Red-faced police bosses have been forced to suspend brand new body-worn video cameras after officers found they could not download film they had recorded.
Kent Police trumpeted the system – in which officers have cameras attached to their chests – in a blaze of publicity less than two weeks ago, but already it has had to temporarily halt the £328,000 scheme.
Officers have complained they are unable to download the recordings because they do not have right software.
The force had hoped to have 430 officers wearing the cameras by mid-October.
Force spokesman Steve Knight said: "Kent Police's introduction of BWV [body worn video] to Medway, Maidstone and Thanet is part of a live test phase to establish good practice and to address any technical issues which may be identified.
"The live test has been positively received by frontline officers during which BWV has contributed towards evidence capture with high-quality arrests.
"The live test has identified a technical issue which is in the process of being rectified. BWV has been suspended for a short time until the identified solution is in place. Officers will continue to execute their duties as normal."
Kent Police believes the equipment will be most useful in domestic violence cases and incidents of public disorder around nightclubs and pubs.
Canterbury city councillor Ashley Clarke, who represents Whitstable's Gorrell ward, was a policeman for 30 years.
He retired at inspector level having worked around east Kent and working for Special Branch at the Channel Tunnel.
He said: "I really do hope they get this problem fixed so that they are able to use the video properly.
"A few bad seeds have tarnished the police's reputation and we've reached the stage where police officers are no longer automatically believed. It’s important this technology works correctly.
"It's a shame that society has come to this, but at least juries will be able to see what police officers encounter on a daily basis.
"These people come into court like butter wouldn't melt in their mouths, but at the least the juries will be able to see and judge for themselves what has happened.
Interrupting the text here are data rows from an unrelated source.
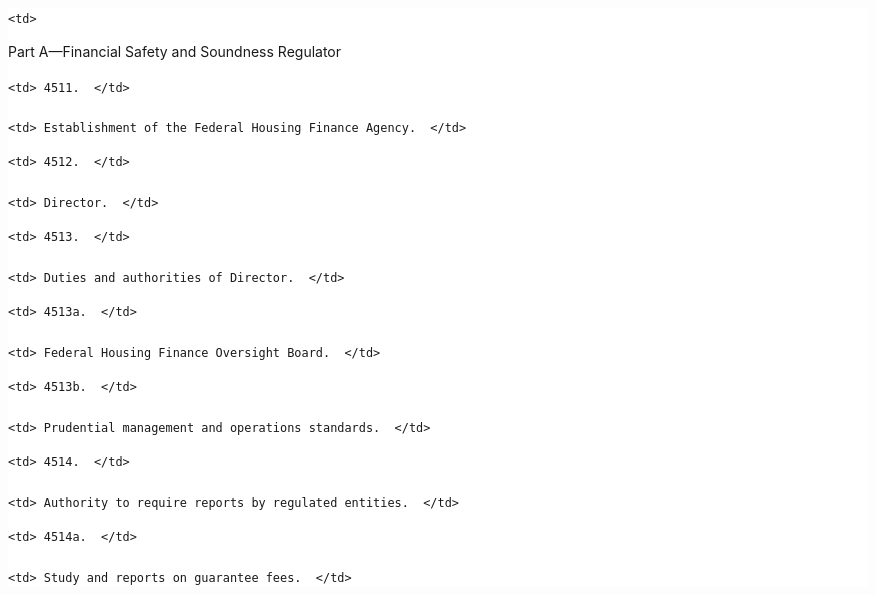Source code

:   </tr>

  <tr>

    <td> 

Part A—Financial Safety and Soundness Regulator  </td>

  </tr>

  <tr>

    <td> 4511.  </td>

    <td> Establishment of the Federal Housing Finance Agency.  </td>

  </tr>

  <tr>

    <td> 4512.  </td>

    <td> Director.  </td>

  </tr>

  <tr>

    <td> 4513.  </td>

    <td> Duties and authorities of Director.  </td>

  </tr>

  <tr>

    <td> 4513a.  </td>

    <td> Federal Housing Finance Oversight Board.  </td>

  </tr>

  <tr>

    <td> 4513b.  </td>

    <td> Prudential management and operations standards.  </td>

  </tr>

  <tr>

    <td> 4514.  </td>

    <td> Authority to require reports by regulated entities.  </td>

  </tr>

  <tr>

    <td> 4514a.  </td>

    <td> Study and reports on guarantee fees.  </td>

  </tr>
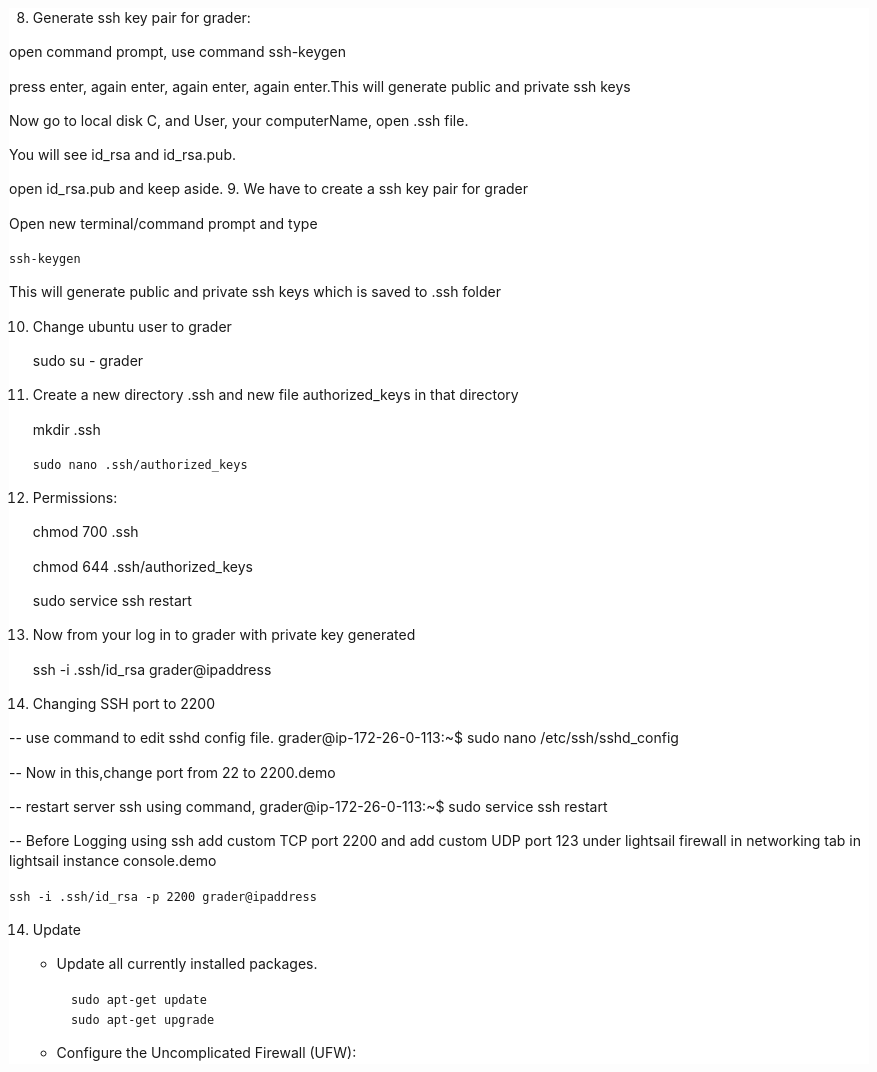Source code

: 8. Generate ssh key pair for grader:

open command prompt, use command ssh-keygen

press enter, again enter, again enter, again enter.This will generate public and private ssh keys

Now go to local disk C, and User, your computerName, open .ssh file.

You will see id_rsa and id_rsa.pub.

open id_rsa.pub and keep aside.
9. We have to create a ssh key pair for grader	

Open new terminal/command prompt and type 	

	ssh-keygen					
	
This will generate public and private ssh keys which is saved to .ssh folder

10. Change ubuntu user to grader

	sudo su - grader
	
11. Create a new directory .ssh and new file authorized_keys in that directory

	mkdir .ssh
	
        sudo nano .ssh/authorized_keys
	
12. Permissions:	

	chmod 700 .ssh	
	
	chmod 644 .ssh/authorized_keys
    
	sudo service ssh restart
    
12. Now from your log in to grader with private key generated

    ssh -i .ssh/id_rsa grader@ipaddress 

13. Changing SSH port to 2200
 
-- use command to edit sshd config file. grader@ip-172-26-0-113:~$ sudo nano /etc/ssh/sshd_config
 
-- Now in this,change port from 22 to 2200.demo

-- restart server ssh using command, grader@ip-172-26-0-113:~$ sudo service ssh restart

-- Before Logging using ssh add custom TCP port 2200 and add custom UDP port 123 under lightsail firewall in 
   networking tab in lightsail instance console.demo
   
    ssh -i .ssh/id_rsa -p 2200 grader@ipaddress
    
14. Update 

    - Update all currently installed packages.
    
            sudo apt-get update
            sudo apt-get upgrade
            
        
    - Configure the Uncomplicated Firewall (UFW):
        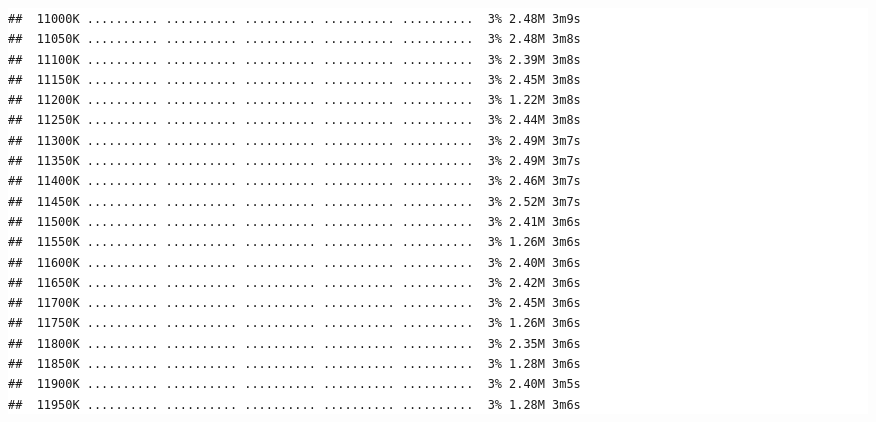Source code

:     ##  11000K .......... .......... .......... .......... ..........  3% 2.48M 3m9s
    ##  11050K .......... .......... .......... .......... ..........  3% 2.48M 3m8s
    ##  11100K .......... .......... .......... .......... ..........  3% 2.39M 3m8s
    ##  11150K .......... .......... .......... .......... ..........  3% 2.45M 3m8s
    ##  11200K .......... .......... .......... .......... ..........  3% 1.22M 3m8s
    ##  11250K .......... .......... .......... .......... ..........  3% 2.44M 3m8s
    ##  11300K .......... .......... .......... .......... ..........  3% 2.49M 3m7s
    ##  11350K .......... .......... .......... .......... ..........  3% 2.49M 3m7s
    ##  11400K .......... .......... .......... .......... ..........  3% 2.46M 3m7s
    ##  11450K .......... .......... .......... .......... ..........  3% 2.52M 3m7s
    ##  11500K .......... .......... .......... .......... ..........  3% 2.41M 3m6s
    ##  11550K .......... .......... .......... .......... ..........  3% 1.26M 3m6s
    ##  11600K .......... .......... .......... .......... ..........  3% 2.40M 3m6s
    ##  11650K .......... .......... .......... .......... ..........  3% 2.42M 3m6s
    ##  11700K .......... .......... .......... .......... ..........  3% 2.45M 3m6s
    ##  11750K .......... .......... .......... .......... ..........  3% 1.26M 3m6s
    ##  11800K .......... .......... .......... .......... ..........  3% 2.35M 3m6s
    ##  11850K .......... .......... .......... .......... ..........  3% 1.28M 3m6s
    ##  11900K .......... .......... .......... .......... ..........  3% 2.40M 3m5s
    ##  11950K .......... .......... .......... .......... ..........  3% 1.28M 3m6s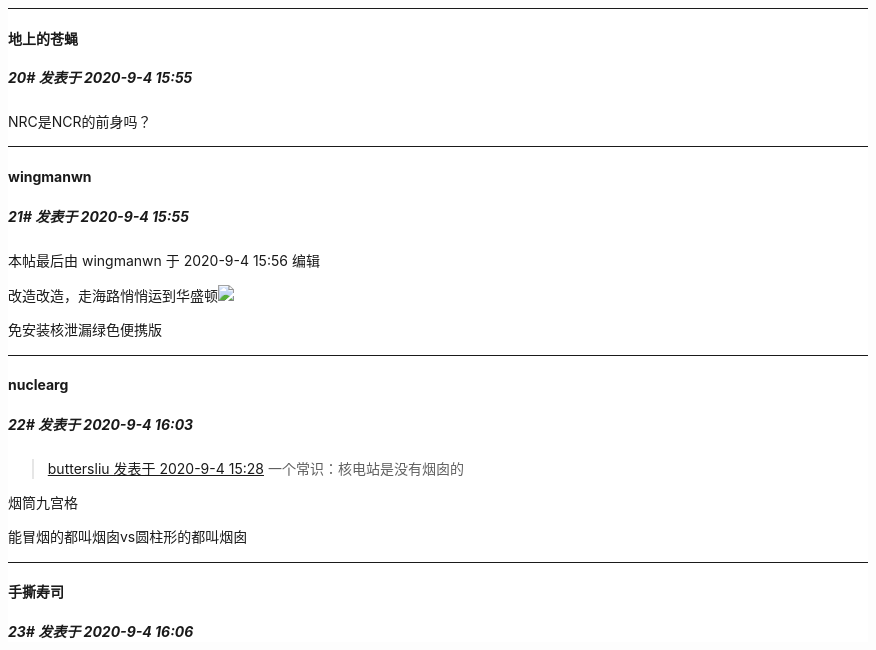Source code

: 




*****

####  地上的苍蝇  
##### 20#       发表于 2020-9-4 15:55




NRC是NCR的前身吗？







*****

####  wingmanwn  
##### 21#       发表于 2020-9-4 15:55



 本帖最后由 wingmanwn 于 2020-9-4 15:56 编辑 

改造改造，走海路悄悄运到华盛顿<img src="https://static.saraba1st.com/image/smiley/face2017/067.png" referrerpolicy="no-referrer">

免安装核泄漏绿色便携版








*****

####  nuclearg  
##### 22#       发表于 2020-9-4 16:03



<blockquote><a href="httphttps://bbs.saraba1st.com/2b/forum.php?mod=redirect&amp;goto=findpost&amp;pid=48639791&amp;ptid=1958174" target="_blank">buttersliu 发表于 2020-9-4 15:28</a>
一个常识：核电站是没有烟囱的</blockquote>
烟筒九宫格

能冒烟的都叫烟囱vs圆柱形的都叫烟囱







*****

####  手撕寿司  
##### 23#       发表于 2020-9-4 16:06


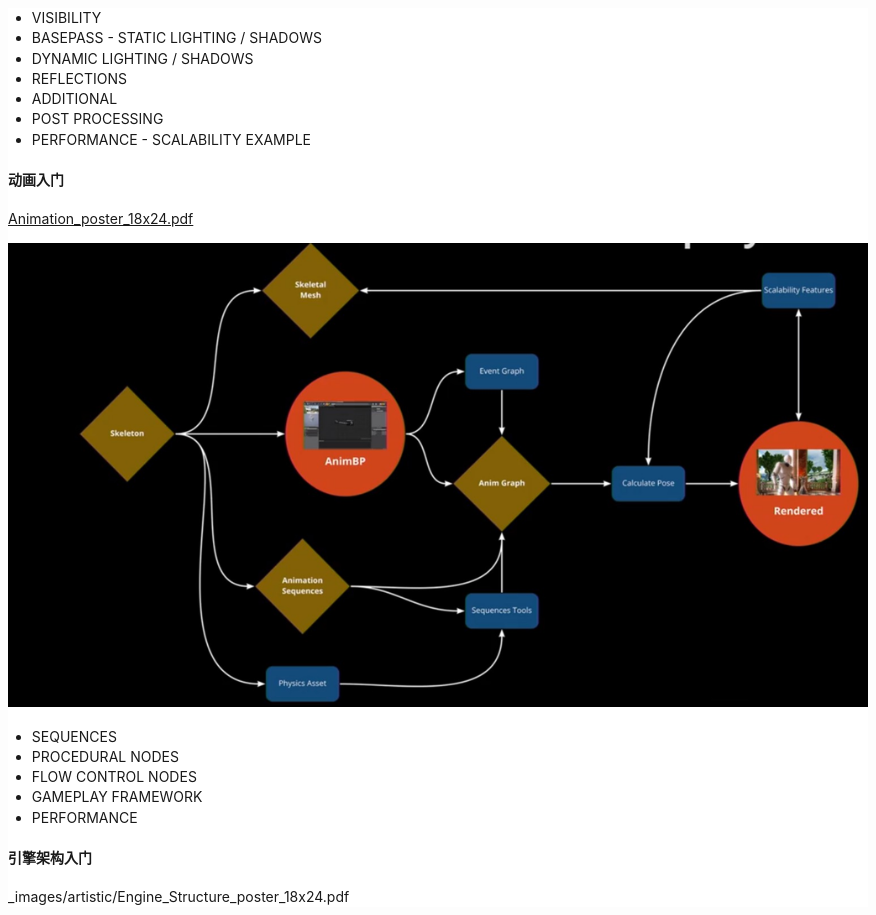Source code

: * VISIBILITY
* BASEPASS - STATIC LIGHTING / SHADOWS
* DYNAMIC LIGHTING / SHADOWS
* REFLECTIONS
* ADDITIONAL
* POST PROCESSING
* PERFORMANCE - SCALABILITY EXAMPLE

#### 动画入门

[Animation_poster_18x24.pdf](https://raw.githubusercontent.com/aaronmack/image-hosting/master/resources/pdf/Animation_poster_18x24.pdf)

<div align=center>
<img src="../_images/artistic/animation_rudiment.jpg" width="1000">
</div>

* SEQUENCES
* PROCEDURAL NODES
* FLOW CONTROL NODES
* GAMEPLAY FRAMEWORK
* PERFORMANCE

#### 引擎架构入门

_images/artistic/Engine_Structure_poster_18x24.pdf

<div align=center>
"Some people are absolutely evil. You get people with HIV spitting in your eye or your mouth.
"These videos will be useful and I hope Kent Police get it sorted.
Video: Police using the body-worn cameras
"The downside is the possibility of yet another administrative burden on the police in as much that one is left with the impression that they have to spend more time recording what they do in case of spurious complaints when that time is best spent out on the streets catching criminals.
"On the other hand, if it results in fewer not guilty pleas and less time in dealing with malicious allegations then that in itself is a result."
The trial has been funded by the Home Office and and Police and Crime Commissioner Ann Barnes.
Police spokesman Keith Fairbank later added: "Kent Police introduced Body Worn Video as part of a live test phase on 17 September involving a small number of officers.
"We have operationally deployed Body Worn Video already and footage has been downloaded.
"The intention of the test phase was to fine tune working practices and resolve any minor technical issues. One issue was identified and will be resolved in the next few days.
"Therefore, officers in Medway, Maidstone and Thanet will return to using Body Worn Video week commencing 6 October."